TASK GOAL
The reply to the records below should contain exactly the lines from the line with "KONKAN & GOA TELANGANA" through the line with "Based on the data given by IMD", and nothing besides.

THE DATA
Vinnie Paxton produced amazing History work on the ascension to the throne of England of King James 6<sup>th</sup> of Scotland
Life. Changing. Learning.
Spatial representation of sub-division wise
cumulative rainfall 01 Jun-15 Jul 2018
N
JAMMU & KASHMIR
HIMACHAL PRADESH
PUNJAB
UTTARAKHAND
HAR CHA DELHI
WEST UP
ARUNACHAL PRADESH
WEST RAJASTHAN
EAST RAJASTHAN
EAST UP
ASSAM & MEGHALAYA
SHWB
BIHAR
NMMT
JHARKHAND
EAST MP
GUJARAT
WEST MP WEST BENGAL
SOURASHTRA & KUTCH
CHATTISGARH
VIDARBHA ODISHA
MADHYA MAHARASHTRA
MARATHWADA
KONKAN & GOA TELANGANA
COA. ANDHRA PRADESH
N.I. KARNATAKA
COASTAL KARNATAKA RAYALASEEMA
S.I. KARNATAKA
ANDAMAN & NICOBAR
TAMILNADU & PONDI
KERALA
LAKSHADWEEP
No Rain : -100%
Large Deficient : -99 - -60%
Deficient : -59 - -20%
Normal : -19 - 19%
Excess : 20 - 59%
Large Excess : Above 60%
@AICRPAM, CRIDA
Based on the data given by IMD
...
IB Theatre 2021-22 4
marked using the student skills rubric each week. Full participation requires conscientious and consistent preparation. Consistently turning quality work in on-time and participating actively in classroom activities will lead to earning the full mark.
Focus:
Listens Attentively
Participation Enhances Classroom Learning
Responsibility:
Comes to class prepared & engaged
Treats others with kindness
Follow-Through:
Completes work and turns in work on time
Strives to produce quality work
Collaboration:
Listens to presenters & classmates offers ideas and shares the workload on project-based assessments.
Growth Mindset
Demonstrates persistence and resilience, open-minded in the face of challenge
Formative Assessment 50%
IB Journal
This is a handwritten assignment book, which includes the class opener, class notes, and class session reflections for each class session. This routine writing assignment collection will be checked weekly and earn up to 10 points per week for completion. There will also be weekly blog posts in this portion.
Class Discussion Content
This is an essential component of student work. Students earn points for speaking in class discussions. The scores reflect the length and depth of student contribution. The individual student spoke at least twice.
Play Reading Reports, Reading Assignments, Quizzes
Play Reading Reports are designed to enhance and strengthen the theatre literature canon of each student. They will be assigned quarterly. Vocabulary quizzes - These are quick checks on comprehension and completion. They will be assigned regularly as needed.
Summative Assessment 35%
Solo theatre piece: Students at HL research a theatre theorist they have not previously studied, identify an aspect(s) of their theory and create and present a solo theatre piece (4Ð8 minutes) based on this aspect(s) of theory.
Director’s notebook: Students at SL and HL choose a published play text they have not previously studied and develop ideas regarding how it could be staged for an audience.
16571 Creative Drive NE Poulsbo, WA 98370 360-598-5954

RESULT
KONKAN & GOA TELANGANA
COA. ANDHRA PRADESH
N.I. KARNATAKA
COASTAL KARNATAKA RAYALASEEMA
S.I. KARNATAKA
ANDAMAN & NICOBAR
TAMILNADU & PONDI
KERALA
LAKSHADWEEP
No Rain : -100%
Large Deficient : -99 - -60%
Deficient : -59 - -20%
Normal : -19 - 19%
Excess : 20 - 59%
Large Excess : Above 60%
@AICRPAM, CRIDA
Based on the data given by IMD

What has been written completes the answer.